Następnego dnia odlewamy wodę. Dobę później myjemy schab, osuszamy go i
przygotowujemy marynatę. W marynacie mogą znaleźć się zioła jakie tylko lubimy,
pieprz, ostra papryka, rozgnieciony czosnek. Wcieramy marynatę w schab i na
dobę ląduje on do lodówki. Po tym czasie wkładamy schab do pończochy i wieszamy
w ciepłym przewiewnym miejscu. Schab jest gotowy po około 4 dniach, ale kilka dodatkowych mu
nie zaszkodzi, chociaż nam trudno było się oprzeć i jak tylko było można to go
skosztowaliśmy.
W sumie cały proces według powyższego przepisu trwa 9 dni,
jednak ja etap z cukrem i solą skróciłem do 36 godzin, tak że obsypuje go
cukrem i dopiero po 36 godzinach odlewam wodę, ale też wtedy go myję, suszę i
obsypuję solą. Analogicznie z solą skracam proces do 36 godzin. Jeżeli zaś
chodzi o marynatę mój schab nie marynował się 24 godzin w lodówce, ale natarłem
go oregano, suszoną papryką, suszonym czosnkiem i pieprzem i od razu włożyłem do pończochy. W efekcie cały
proces skróciłem do 7 dni, ale schab i tak wyszedł super.

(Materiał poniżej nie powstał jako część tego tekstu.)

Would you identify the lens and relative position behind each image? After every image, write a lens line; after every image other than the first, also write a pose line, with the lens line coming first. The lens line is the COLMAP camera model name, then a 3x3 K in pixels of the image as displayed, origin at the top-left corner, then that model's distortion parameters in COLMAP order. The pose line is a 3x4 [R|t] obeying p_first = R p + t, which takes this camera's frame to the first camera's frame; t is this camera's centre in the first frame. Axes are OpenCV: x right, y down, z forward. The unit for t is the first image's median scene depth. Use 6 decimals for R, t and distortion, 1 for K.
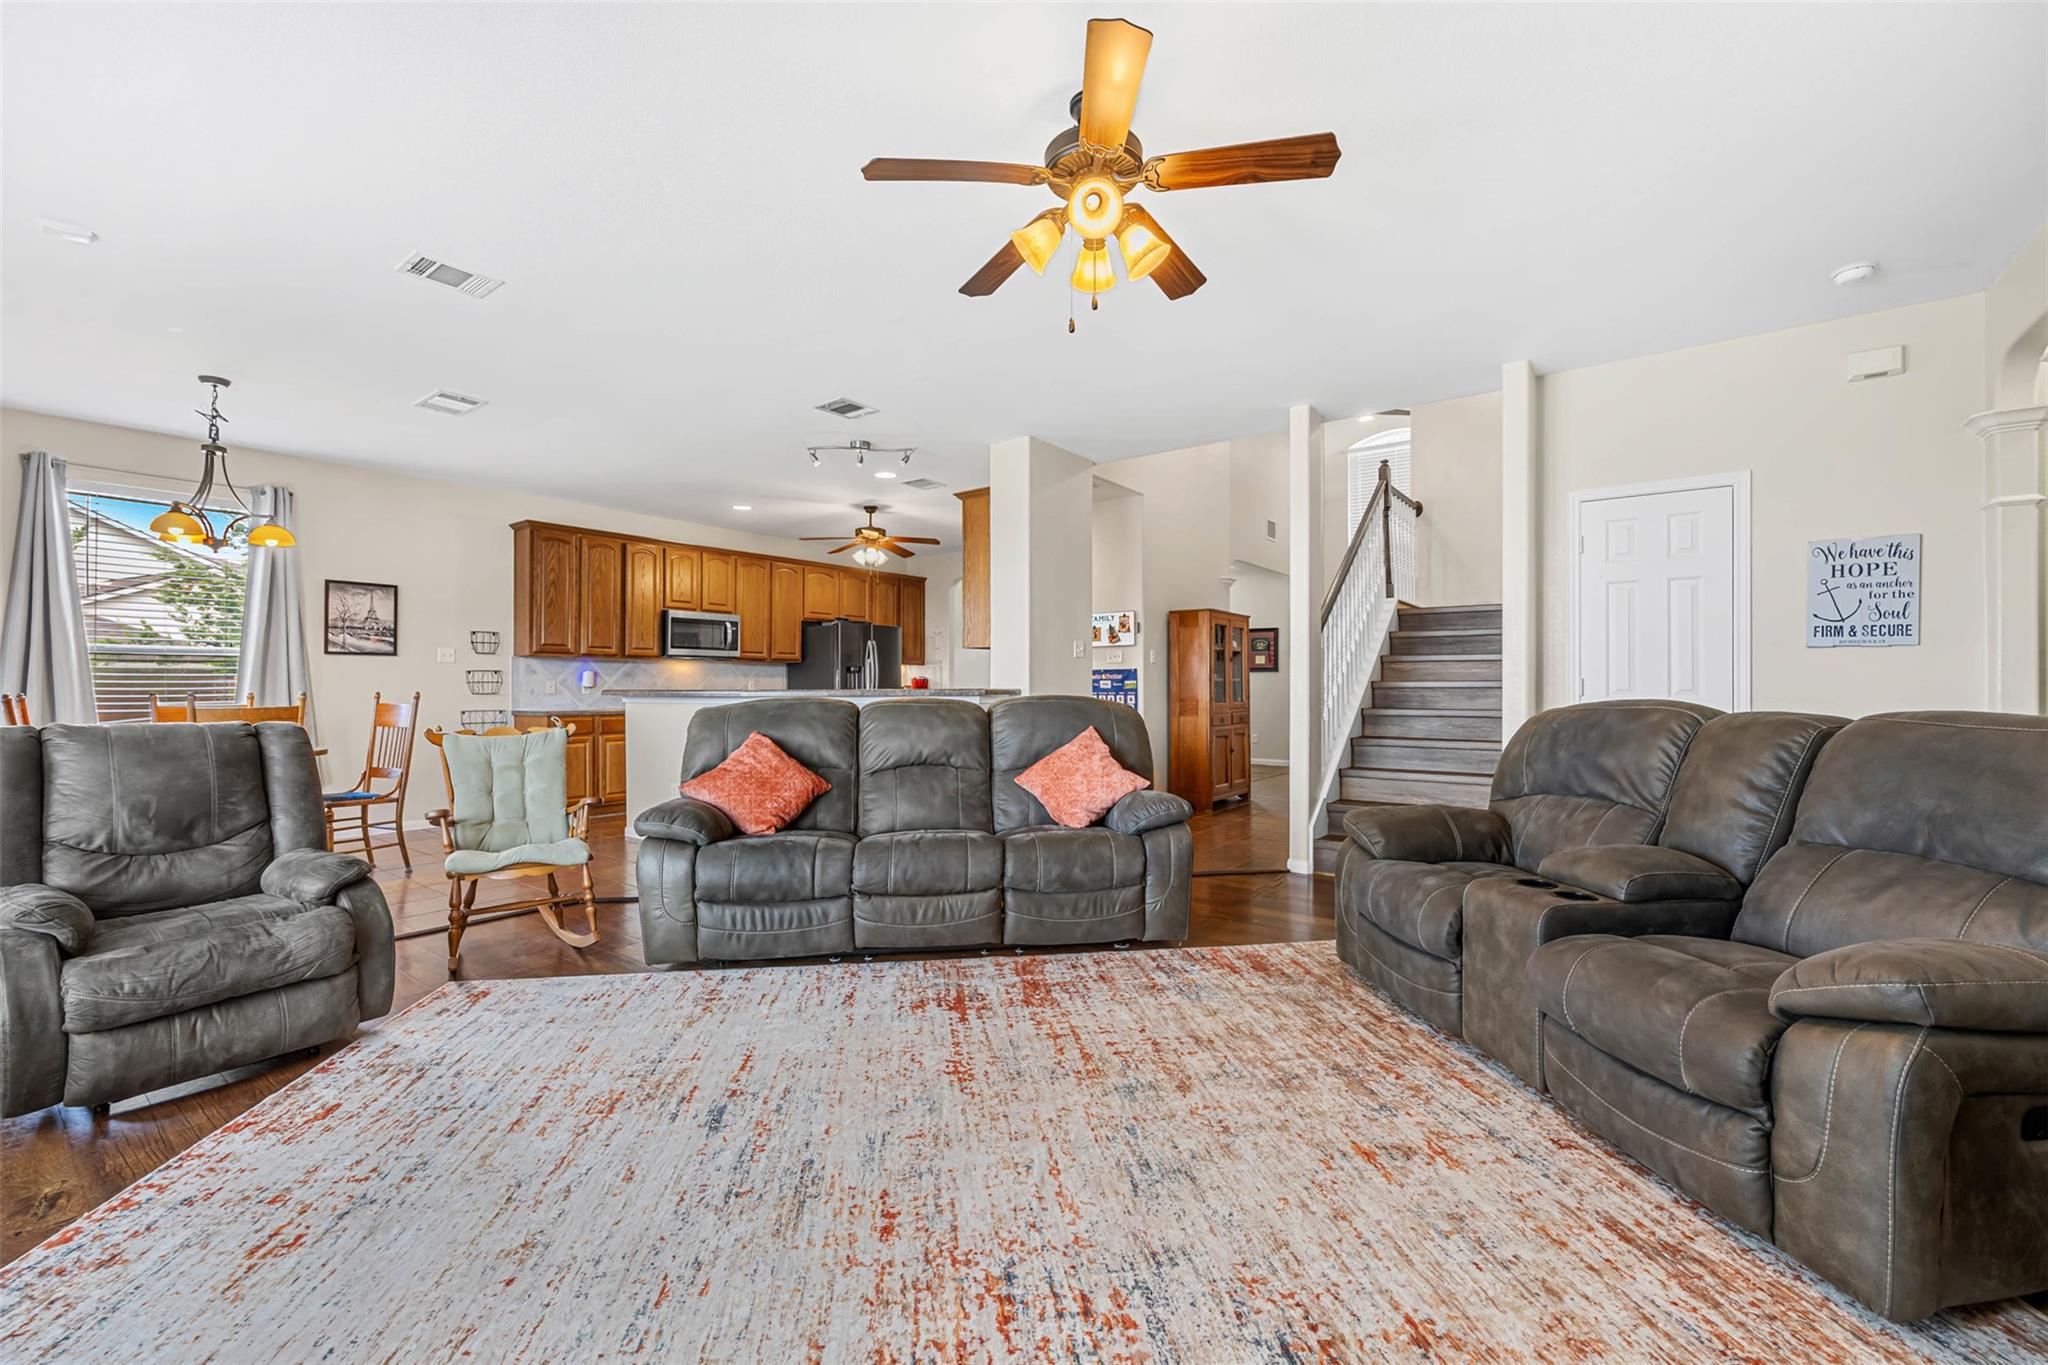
lens RADIAL K [[841.2, 0, 1031.9], [0, 841.2, 673.0], [0, 0, 1]] dist [-0.001041, 0.000080]
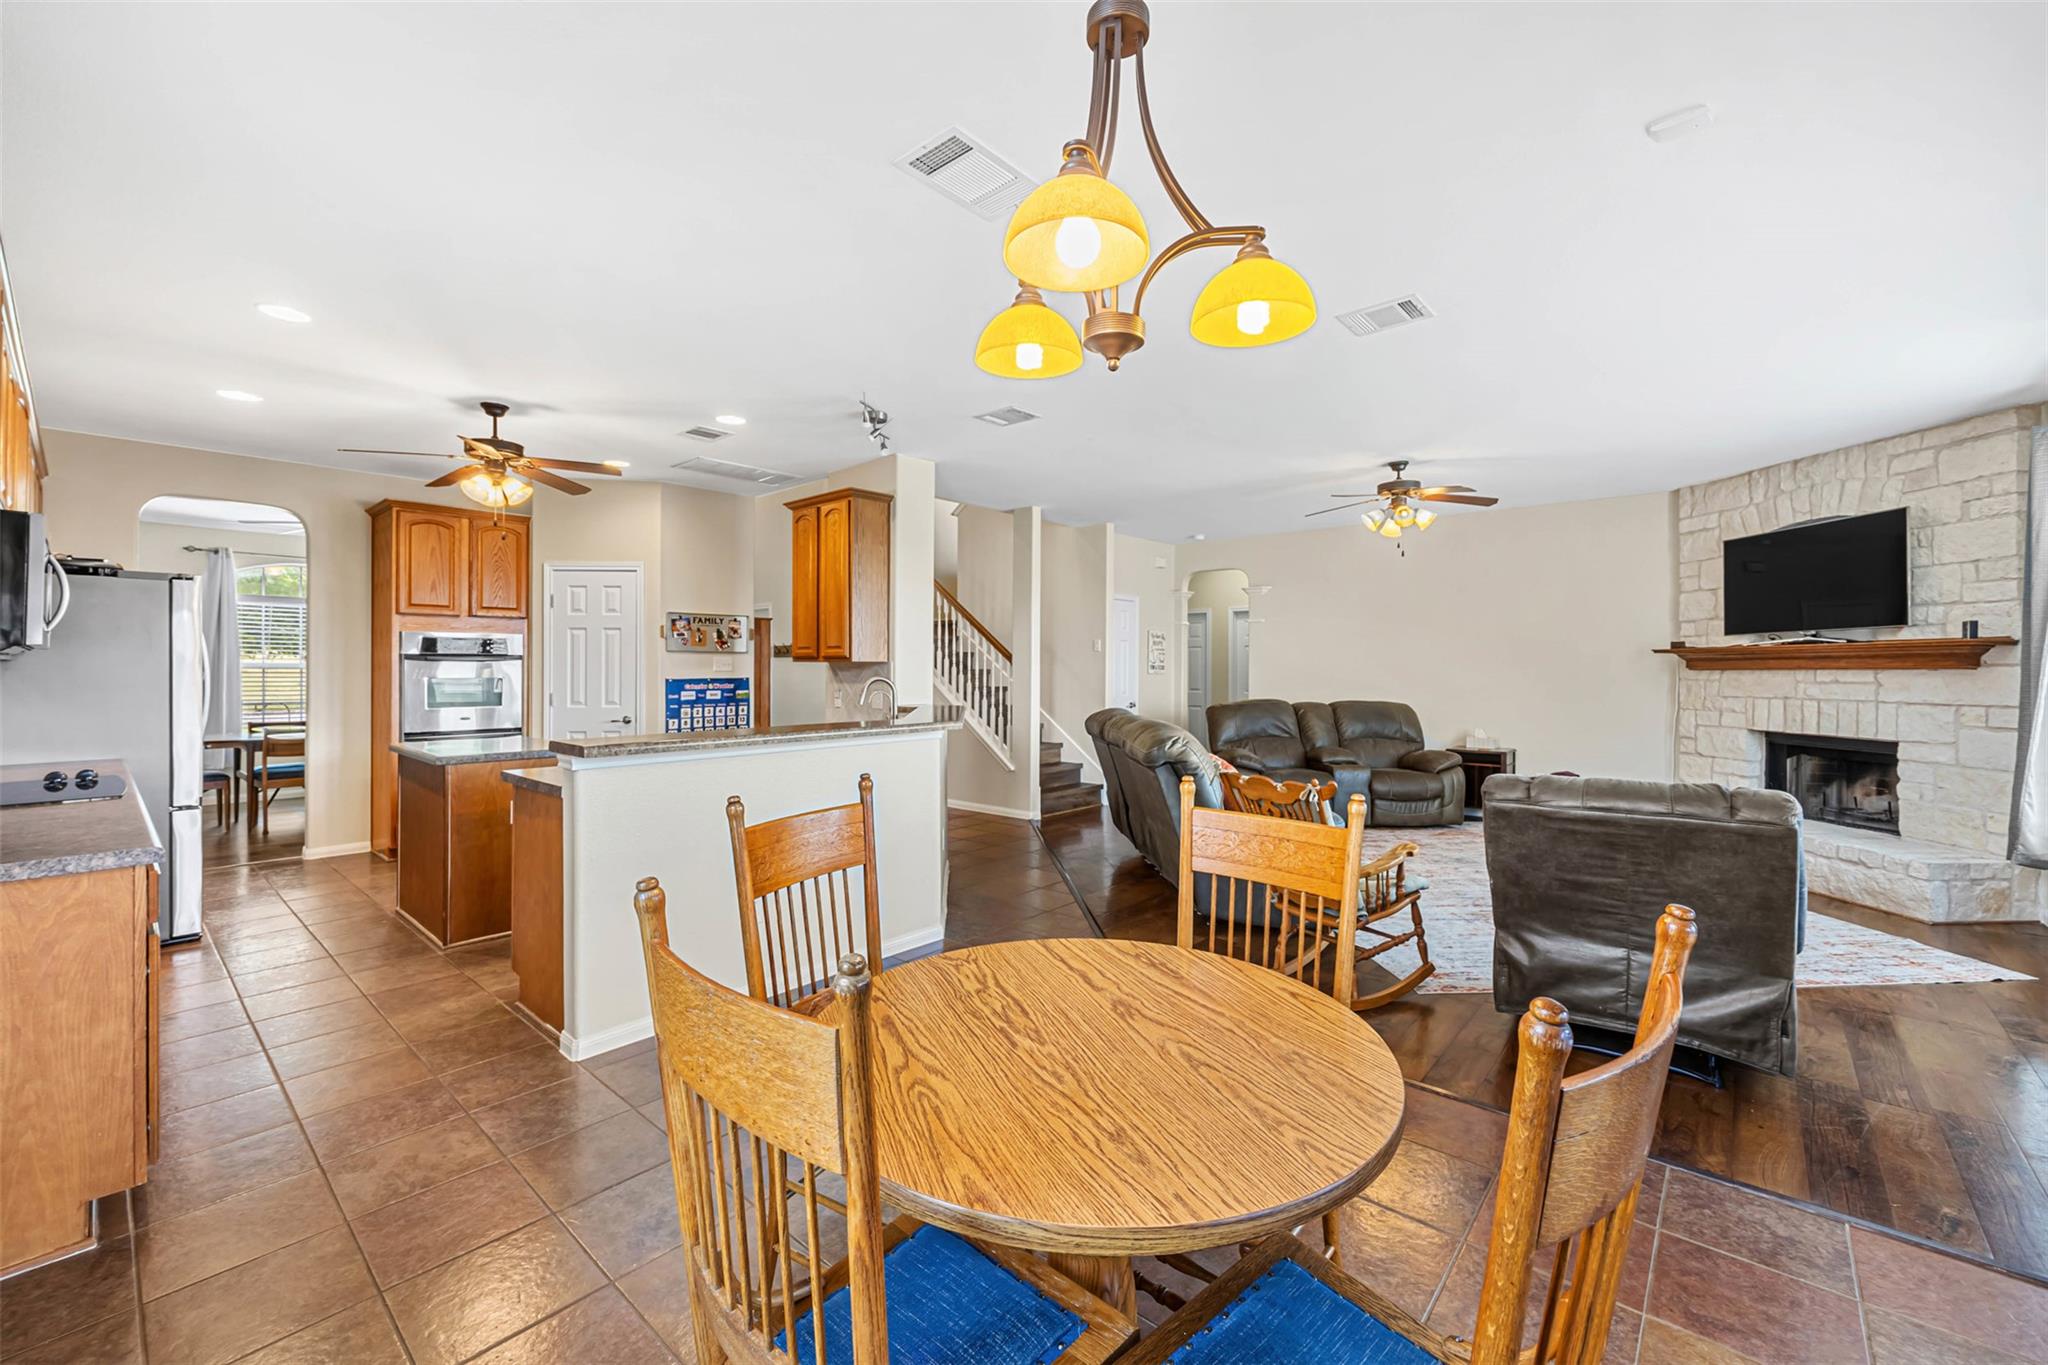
lens RADIAL K [[823.1, 0, 1025.1], [0, 823.1, 663.3], [0, 0, 1]] dist [-0.002684, -0.000569]
pose [[0.090058, 0.007437, 0.995909, -1.926593], [-0.017312, 0.999833, -0.005900, -0.052748], [-0.995786, -0.016710, 0.090172, 1.505233]]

Na koniec chciałem Wam napisać, abyście eksperymentowali. O ile proporcje cukier/sól do schabu powinny być zachowane, o tyle zarówno z
długością procesu jak i składnikami marynaty możecie eksperymentować, tak aby
wyszło Wam coś autorsko pysznego. Satysfakcja z „wyprodukowania” własnej,
suszonej, domowej wędliny będzie dodatkowym atutem całego procesu.